(EXERCISE DATA)
----------------------------------------
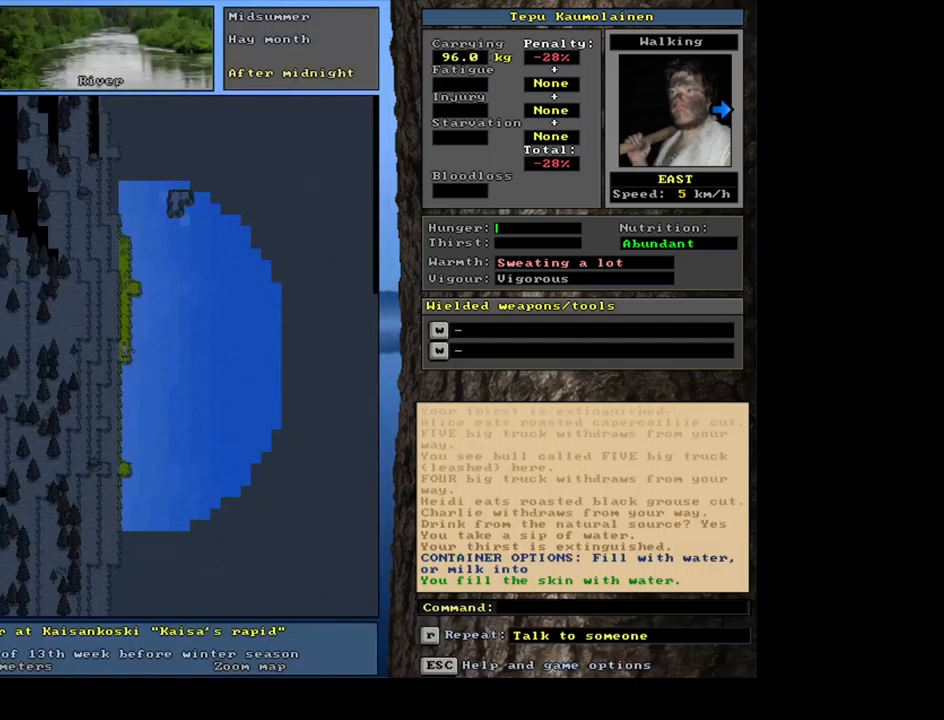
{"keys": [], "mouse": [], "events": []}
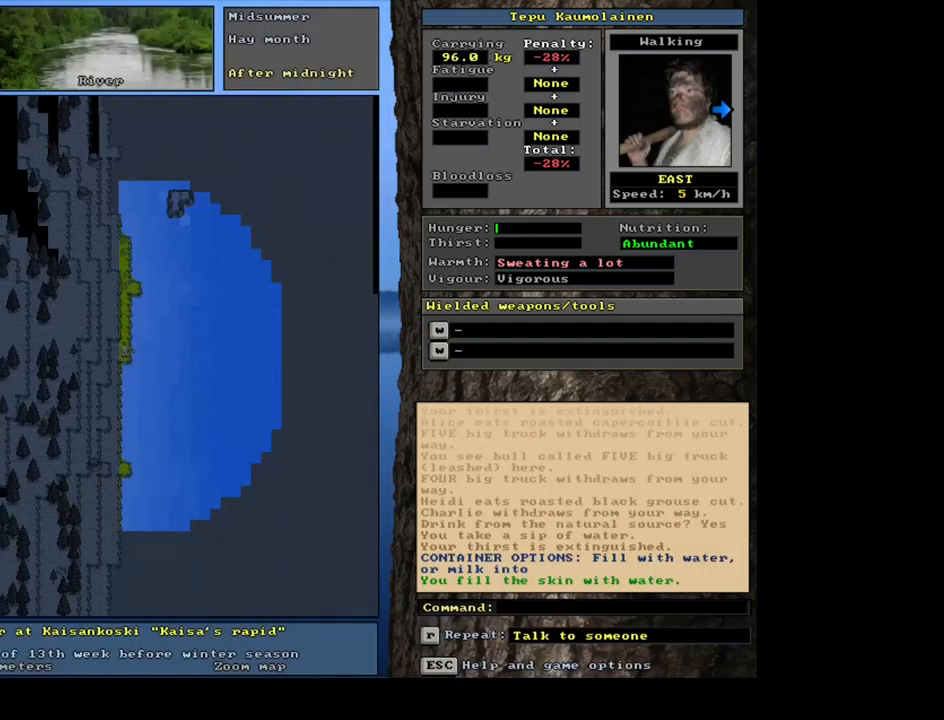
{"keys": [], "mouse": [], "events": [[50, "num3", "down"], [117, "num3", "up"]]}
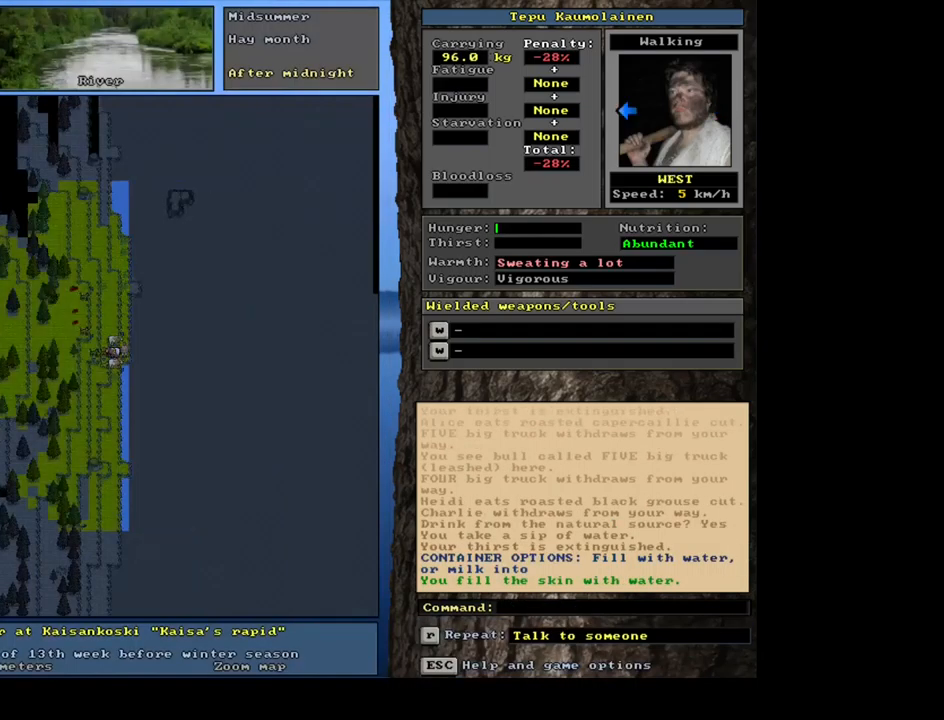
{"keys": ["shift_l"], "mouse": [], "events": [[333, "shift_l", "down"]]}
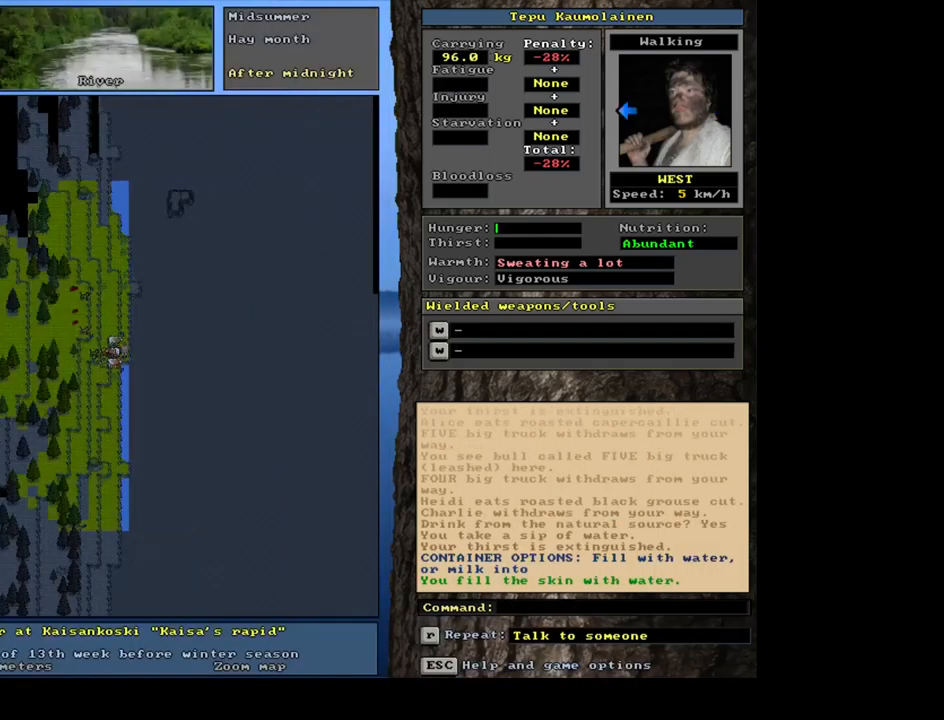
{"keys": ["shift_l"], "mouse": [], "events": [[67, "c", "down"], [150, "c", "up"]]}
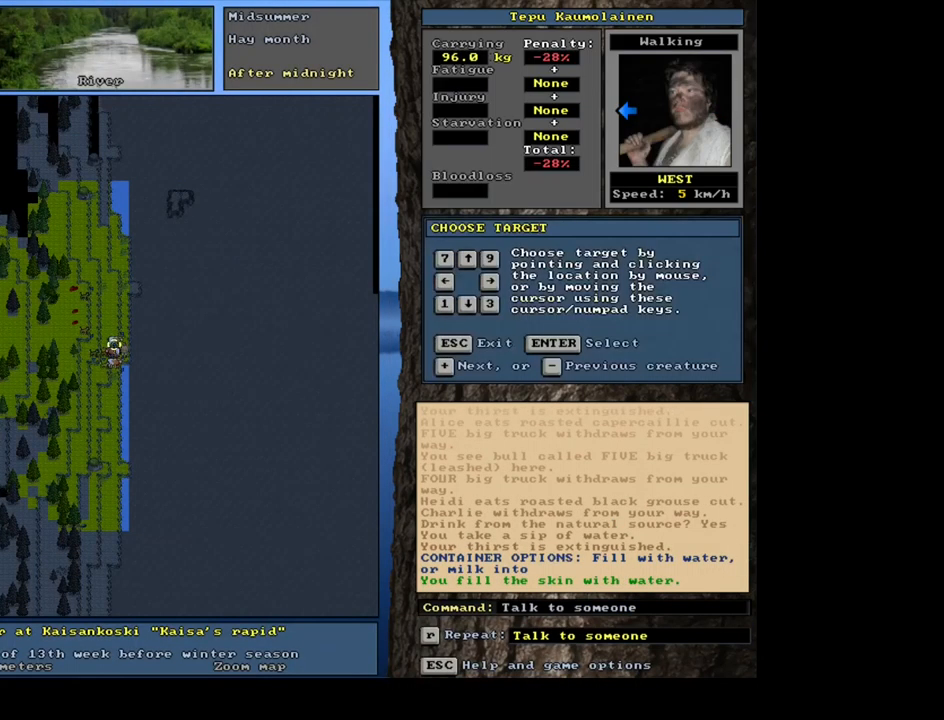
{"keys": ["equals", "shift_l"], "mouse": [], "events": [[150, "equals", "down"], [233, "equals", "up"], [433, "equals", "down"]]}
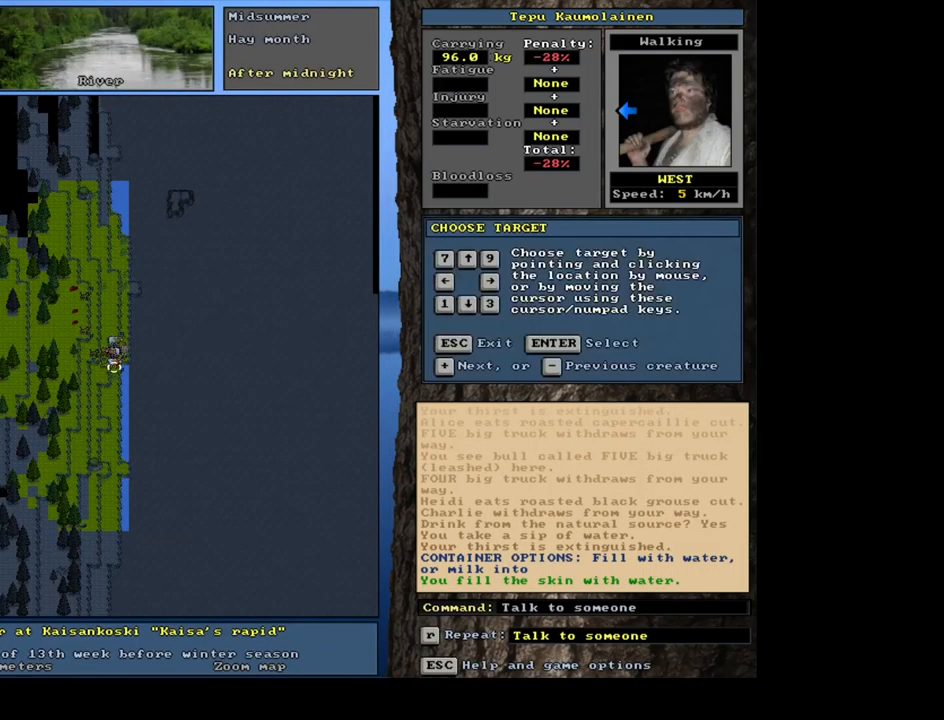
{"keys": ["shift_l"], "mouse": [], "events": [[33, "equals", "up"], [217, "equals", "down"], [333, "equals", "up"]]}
----------------------------------------
(EXERCISE BRIEF) Give back the material above exactly as it appears, minus any picture.

(EXERCISE RESPONSE)
{"keys": [], "mouse": [], "events": []}
{"keys": [], "mouse": [], "events": [[50, "num3", "down"], [117, "num3", "up"]]}
{"keys": ["shift_l"], "mouse": [], "events": [[333, "shift_l", "down"]]}
{"keys": ["shift_l"], "mouse": [], "events": [[67, "c", "down"], [150, "c", "up"]]}
{"keys": ["equals", "shift_l"], "mouse": [], "events": [[150, "equals", "down"], [233, "equals", "up"], [433, "equals", "down"]]}
{"keys": ["shift_l"], "mouse": [], "events": [[33, "equals", "up"], [217, "equals", "down"], [333, "equals", "up"]]}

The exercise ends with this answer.